Les espérances fondées sur les victoires de l’Europe, sur les progrès de l’insurrection et la tentative des émigrés, se trouvant renversées, on recourut aux sections mécontentes. On espéra faire la contre-révolution au moyen de la constitution nouvelle décrétée par la convention le 22 août 1795. Cette constitution était cependant l’œuvre du parti modéré républicain. Mais comme elle redonnait l’ascendant à la classe moyenne, les meneurs royalistes crurent entrer facilement par elle dans le corps législatif et dans le gouvernement.

Cette constitution était la meilleure, la plus sage, la plus libérale et la plus prévoyante qu’on eût encore établie ou projetée : elle était le résultat de six années d’expérience révolutionnaire et législative. La convention éprouvait à cette époque le besoin d’organiser le pouvoir, et de rasseoir le peuple, à la différence de la première assemblée, qui, par sa situation, n’avait ressenti que le besoin d’affaiblir la royauté et de remuer la nation. Tout avait été usé depuis le trône jusqu’au peuple : il fallait vivre aujourd’hui en reconstruisant, et rétablir l’ordre tout en conservant un immense exercice à la nation. C’est ce que fit la constitution nouvelle. Elle s’éloigna peu de celle de 1791, quant à l’exercice de la souveraineté ; mais elle en différa beaucoup dans tout ce qui est relatif au gouvernement. Elle plaça le pouvoir législatif dans deux conseils : celui des cinq-cents et celui des anciens ; le pouvoir exécutif, dans un directoire de cinq membres.
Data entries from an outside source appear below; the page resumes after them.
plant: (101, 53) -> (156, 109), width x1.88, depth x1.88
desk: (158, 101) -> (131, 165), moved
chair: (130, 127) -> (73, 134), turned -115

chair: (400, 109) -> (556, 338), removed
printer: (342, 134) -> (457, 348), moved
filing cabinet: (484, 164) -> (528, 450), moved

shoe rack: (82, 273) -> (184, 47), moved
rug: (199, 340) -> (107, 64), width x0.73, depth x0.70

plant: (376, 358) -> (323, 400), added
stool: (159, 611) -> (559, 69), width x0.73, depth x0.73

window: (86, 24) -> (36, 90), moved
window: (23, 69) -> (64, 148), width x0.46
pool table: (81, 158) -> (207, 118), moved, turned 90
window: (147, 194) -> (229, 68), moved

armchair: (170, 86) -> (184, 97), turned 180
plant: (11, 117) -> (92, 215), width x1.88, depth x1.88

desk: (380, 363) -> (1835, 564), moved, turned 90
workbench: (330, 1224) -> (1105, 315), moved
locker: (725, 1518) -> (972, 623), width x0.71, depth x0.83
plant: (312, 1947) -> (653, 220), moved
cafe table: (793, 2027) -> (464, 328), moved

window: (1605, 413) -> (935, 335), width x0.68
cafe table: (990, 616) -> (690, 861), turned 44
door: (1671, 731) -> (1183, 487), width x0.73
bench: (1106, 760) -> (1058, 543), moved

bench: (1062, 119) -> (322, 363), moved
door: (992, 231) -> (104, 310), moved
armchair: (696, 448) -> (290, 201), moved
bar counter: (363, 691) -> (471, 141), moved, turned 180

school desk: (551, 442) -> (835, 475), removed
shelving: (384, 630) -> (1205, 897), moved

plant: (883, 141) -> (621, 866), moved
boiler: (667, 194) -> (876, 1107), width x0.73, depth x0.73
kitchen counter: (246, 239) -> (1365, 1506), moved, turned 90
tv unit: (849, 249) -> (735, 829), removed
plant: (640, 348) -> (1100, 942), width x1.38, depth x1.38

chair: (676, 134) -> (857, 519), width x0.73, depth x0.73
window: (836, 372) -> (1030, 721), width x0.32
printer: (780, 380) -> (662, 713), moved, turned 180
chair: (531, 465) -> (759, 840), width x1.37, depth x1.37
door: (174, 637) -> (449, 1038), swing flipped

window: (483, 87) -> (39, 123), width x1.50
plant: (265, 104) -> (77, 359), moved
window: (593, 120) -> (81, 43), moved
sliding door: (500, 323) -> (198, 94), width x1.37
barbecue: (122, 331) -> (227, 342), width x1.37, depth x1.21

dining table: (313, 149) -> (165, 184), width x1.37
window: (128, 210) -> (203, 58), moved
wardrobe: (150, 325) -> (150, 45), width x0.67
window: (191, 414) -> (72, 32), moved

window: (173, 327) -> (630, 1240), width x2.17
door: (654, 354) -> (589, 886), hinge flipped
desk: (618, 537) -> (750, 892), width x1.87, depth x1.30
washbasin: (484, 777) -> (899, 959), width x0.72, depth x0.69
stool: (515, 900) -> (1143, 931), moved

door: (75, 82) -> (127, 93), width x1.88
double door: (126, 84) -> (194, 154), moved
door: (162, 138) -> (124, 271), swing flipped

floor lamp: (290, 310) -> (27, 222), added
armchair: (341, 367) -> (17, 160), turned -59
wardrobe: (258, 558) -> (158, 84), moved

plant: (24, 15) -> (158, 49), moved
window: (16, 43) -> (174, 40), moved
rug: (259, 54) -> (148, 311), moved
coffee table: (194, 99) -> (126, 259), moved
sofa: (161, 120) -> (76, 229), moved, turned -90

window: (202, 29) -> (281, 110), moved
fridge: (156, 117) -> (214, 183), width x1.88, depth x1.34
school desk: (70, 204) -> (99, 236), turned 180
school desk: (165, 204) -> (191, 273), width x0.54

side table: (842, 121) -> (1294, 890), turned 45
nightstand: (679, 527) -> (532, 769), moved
Elle rétablit les deux degrés d’élections destinés à ralentir le mouvement populaire, et à donner des choix plus éclairés que les élections immédiates. Des conditions de propriété, sages mais bornées, pour être membre des assemblées primaires et des assemblées électorales, redonnèrent l’importance politique à la classe moyenne, à laquelle il fallait forcément revenir après le licenciement de la multitude et l’abandon de la constitution de 93.